リーダー企業のお決まり戦略「マネをする」
一般的に、リーダー企業は保守的な戦略を採用しがちです。なぜなら、業界第2〜3位のチャレンジャー企業やフォロワー企業などに比べて、先行するメリットが少ないからです。
例えば、家電業界では、かつてパナソニック(旧松下電器産業)がソニーの戦略の後を追い、「マネシタ電器」と揶揄(やゆ)されました。自動車業界でも、アメリカでの現地生産、高級ブランドの立ち上げなど、トヨタはホンダを追随していました。

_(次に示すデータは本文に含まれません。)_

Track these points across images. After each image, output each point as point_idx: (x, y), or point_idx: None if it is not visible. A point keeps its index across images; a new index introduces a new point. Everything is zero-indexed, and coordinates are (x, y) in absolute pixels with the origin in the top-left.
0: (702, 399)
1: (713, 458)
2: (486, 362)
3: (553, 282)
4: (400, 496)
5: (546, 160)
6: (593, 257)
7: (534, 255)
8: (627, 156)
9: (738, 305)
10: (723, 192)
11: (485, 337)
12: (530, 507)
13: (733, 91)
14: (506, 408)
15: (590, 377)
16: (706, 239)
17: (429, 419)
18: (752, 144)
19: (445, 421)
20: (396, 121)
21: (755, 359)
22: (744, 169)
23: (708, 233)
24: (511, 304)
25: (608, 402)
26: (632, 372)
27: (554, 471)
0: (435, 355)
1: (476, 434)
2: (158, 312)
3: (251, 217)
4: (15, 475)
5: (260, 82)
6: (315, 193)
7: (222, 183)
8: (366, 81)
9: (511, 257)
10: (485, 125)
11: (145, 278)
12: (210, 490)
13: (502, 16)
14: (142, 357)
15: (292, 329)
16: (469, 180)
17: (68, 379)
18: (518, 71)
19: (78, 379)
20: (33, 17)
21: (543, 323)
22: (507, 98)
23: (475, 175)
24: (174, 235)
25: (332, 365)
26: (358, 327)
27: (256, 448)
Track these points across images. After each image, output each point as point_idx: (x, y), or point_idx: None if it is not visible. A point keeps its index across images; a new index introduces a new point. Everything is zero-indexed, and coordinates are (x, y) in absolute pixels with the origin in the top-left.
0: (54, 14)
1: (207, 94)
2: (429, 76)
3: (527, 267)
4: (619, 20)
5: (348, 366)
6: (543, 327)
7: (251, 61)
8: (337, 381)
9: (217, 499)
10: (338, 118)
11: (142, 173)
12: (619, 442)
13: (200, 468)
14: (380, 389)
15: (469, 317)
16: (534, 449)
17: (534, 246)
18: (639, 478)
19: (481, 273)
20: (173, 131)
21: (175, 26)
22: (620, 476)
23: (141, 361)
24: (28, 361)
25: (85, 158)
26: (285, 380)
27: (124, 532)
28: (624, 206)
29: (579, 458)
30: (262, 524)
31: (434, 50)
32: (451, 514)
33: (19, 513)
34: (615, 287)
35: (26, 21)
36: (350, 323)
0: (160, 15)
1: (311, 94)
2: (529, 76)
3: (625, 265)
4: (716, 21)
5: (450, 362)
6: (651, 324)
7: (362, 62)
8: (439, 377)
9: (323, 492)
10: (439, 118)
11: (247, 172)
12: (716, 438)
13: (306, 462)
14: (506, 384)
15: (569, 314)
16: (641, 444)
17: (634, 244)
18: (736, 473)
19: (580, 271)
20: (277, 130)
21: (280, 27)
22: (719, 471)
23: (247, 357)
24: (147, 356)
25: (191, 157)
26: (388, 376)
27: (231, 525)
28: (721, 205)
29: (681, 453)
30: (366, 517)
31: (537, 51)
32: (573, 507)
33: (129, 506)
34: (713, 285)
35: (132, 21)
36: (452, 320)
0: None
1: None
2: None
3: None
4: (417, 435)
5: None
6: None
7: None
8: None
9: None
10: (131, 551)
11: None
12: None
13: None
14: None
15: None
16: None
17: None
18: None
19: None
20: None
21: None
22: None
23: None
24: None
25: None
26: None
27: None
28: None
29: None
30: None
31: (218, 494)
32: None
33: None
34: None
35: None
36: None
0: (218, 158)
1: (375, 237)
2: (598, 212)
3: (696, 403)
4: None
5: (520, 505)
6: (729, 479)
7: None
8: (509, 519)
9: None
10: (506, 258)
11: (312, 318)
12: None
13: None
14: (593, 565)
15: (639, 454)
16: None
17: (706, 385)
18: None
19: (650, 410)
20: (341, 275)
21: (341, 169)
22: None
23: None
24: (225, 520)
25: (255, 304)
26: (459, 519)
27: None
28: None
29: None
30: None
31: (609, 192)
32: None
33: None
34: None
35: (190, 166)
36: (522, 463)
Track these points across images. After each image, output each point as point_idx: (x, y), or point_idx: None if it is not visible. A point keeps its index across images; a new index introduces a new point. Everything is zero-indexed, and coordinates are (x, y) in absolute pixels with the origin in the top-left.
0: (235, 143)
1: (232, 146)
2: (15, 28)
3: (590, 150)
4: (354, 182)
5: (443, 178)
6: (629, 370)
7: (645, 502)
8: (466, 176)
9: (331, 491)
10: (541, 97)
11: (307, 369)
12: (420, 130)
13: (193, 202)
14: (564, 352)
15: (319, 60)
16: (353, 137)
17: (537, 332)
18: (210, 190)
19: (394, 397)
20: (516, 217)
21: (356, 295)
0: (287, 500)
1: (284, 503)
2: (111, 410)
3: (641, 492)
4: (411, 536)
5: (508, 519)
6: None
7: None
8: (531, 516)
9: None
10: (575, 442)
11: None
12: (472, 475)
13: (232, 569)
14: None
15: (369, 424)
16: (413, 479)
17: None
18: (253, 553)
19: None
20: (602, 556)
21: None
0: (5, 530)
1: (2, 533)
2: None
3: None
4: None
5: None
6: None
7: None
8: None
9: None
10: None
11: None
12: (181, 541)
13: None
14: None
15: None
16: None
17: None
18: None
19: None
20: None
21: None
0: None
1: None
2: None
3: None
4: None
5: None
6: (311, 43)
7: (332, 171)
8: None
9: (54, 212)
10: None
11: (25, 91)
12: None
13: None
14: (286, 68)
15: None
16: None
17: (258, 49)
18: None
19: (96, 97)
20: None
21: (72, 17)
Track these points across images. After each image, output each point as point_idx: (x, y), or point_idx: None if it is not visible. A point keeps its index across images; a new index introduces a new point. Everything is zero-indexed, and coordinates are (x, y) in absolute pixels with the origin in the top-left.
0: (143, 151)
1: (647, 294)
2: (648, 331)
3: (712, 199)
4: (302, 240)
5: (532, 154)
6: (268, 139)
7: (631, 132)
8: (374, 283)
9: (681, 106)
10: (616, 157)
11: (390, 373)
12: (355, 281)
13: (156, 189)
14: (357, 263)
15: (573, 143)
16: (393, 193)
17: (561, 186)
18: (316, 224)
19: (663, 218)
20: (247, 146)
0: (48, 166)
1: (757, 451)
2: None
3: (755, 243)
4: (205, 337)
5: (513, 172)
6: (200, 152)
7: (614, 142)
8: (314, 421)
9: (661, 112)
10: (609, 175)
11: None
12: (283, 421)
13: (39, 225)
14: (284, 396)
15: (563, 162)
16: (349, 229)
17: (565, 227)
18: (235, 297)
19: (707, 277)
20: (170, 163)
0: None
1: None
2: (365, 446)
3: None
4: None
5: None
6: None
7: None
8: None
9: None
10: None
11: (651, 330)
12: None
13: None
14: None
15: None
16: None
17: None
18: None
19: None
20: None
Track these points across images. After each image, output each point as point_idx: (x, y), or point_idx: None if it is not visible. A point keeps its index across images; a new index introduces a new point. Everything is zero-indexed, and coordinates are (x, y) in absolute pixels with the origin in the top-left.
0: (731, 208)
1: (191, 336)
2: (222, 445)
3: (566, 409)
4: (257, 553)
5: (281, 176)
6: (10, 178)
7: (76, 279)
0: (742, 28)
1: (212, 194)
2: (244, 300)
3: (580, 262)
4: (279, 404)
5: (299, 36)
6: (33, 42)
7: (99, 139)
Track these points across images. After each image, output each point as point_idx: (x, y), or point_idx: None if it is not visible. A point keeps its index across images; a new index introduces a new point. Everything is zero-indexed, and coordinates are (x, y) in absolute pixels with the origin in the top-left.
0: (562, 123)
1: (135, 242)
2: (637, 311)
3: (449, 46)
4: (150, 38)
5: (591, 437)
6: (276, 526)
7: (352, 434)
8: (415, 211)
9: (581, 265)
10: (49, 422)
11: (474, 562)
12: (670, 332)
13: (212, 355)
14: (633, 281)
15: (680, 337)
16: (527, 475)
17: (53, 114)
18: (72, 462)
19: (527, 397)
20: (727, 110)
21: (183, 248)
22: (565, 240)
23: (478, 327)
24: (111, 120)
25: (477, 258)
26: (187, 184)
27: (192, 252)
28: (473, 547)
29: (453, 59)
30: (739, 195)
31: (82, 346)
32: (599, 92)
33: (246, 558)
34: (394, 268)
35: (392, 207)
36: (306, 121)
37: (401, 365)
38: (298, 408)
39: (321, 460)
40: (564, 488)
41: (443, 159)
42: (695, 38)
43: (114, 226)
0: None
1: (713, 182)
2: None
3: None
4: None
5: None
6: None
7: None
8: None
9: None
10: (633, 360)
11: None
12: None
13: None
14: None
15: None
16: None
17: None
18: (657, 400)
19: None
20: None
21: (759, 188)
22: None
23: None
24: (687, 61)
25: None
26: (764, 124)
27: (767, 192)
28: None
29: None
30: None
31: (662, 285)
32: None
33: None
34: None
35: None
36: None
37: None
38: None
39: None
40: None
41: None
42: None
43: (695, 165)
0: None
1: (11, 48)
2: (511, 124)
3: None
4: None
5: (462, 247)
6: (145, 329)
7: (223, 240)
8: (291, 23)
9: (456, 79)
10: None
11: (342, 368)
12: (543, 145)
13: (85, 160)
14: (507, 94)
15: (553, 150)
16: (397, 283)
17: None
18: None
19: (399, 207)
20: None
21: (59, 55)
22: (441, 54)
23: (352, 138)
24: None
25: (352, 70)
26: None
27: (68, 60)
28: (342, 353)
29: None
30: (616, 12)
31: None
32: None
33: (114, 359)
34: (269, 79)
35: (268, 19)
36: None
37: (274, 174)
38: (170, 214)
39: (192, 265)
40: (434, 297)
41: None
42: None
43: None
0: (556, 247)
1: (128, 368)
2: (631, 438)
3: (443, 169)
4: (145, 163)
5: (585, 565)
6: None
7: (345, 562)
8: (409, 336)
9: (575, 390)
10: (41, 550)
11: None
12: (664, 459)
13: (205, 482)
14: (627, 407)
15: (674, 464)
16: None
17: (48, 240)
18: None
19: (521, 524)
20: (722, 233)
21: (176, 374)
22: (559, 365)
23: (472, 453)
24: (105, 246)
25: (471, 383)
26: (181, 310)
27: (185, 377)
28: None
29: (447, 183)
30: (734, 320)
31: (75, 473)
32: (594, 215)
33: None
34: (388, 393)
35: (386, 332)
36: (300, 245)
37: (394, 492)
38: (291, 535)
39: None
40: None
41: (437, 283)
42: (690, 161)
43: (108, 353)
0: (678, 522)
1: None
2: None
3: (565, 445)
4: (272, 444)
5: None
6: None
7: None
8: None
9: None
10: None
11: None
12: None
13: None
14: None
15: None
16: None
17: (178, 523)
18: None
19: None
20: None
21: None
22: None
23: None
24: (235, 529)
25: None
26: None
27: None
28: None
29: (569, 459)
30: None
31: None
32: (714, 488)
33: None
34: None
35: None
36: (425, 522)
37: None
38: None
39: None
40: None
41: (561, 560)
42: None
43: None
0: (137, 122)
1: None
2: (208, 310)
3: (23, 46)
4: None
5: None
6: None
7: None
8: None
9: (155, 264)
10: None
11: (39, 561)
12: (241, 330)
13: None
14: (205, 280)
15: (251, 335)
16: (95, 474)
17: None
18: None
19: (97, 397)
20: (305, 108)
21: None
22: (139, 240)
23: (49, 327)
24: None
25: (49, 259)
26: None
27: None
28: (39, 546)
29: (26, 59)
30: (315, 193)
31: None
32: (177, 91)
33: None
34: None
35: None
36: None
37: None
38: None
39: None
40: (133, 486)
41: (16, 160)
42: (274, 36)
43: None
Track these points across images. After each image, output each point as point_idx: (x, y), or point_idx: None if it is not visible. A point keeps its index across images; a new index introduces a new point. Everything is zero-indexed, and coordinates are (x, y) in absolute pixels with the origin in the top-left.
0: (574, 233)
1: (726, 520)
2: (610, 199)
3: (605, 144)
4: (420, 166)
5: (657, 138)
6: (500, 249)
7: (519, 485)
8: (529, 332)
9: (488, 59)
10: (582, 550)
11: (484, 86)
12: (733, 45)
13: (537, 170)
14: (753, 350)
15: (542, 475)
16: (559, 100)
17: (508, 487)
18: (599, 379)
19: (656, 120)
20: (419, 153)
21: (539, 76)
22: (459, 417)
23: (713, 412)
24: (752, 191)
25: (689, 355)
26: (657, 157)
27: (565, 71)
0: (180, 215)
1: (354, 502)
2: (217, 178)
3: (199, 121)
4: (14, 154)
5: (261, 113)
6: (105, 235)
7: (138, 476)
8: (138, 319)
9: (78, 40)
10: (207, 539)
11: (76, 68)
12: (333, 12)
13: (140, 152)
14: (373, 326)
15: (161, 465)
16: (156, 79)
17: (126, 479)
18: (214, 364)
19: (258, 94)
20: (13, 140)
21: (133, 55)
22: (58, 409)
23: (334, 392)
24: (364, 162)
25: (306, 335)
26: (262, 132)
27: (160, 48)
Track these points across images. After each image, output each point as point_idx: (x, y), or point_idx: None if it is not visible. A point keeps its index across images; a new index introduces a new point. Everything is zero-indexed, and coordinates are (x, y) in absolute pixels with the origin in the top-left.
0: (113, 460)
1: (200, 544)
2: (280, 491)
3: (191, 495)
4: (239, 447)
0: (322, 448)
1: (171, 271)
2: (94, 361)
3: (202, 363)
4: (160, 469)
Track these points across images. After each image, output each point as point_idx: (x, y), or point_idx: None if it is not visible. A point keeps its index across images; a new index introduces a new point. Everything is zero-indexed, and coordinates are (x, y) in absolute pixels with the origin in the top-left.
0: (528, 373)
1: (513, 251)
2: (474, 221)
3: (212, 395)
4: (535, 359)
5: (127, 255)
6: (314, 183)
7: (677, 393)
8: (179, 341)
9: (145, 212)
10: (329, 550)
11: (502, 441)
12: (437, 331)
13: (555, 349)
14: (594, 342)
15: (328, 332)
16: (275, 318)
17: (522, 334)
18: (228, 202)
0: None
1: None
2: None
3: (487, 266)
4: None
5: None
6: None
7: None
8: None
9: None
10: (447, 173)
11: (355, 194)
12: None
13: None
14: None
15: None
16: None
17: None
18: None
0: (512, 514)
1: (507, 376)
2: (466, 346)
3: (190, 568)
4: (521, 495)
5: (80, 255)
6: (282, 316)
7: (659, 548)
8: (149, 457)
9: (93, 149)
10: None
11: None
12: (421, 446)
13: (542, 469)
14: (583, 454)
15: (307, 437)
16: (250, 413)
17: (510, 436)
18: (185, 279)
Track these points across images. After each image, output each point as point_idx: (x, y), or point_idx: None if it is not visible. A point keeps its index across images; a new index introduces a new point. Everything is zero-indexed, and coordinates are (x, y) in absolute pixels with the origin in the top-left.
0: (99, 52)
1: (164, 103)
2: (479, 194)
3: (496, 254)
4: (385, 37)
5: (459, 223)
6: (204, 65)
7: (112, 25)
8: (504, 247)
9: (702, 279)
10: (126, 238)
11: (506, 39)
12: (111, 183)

このように、リーダー企業が先行することが少ないのは、なぜでしょうか?
スケールメリットとも呼ばれる「規模の経済」は通常、売上高の最も大きなリーダー企業に有利に作用します。そのため、チャレンジャー企業やフォロワー企業がリーダー企業と同質の競争を行っても勝つことは難しくなります。
その結果、チャレンジャー企業はリーダー企業との差別化を狙い、積極的に新たな取り組みに挑戦していきます。通常、リーダー企業はより豊富な資金や人材、研究開発、生産、営業体制を持っているため、先行されても後から挽回可能であり、リスクの高い新規事業に打って出るメリットは小さいのです。
また、競合他社による新規事業の取り組みは、リーダー企業にとって、お金のかからない、極めてリアルなマーケティングリサーチとして活用が可能となるという捉え方もできます。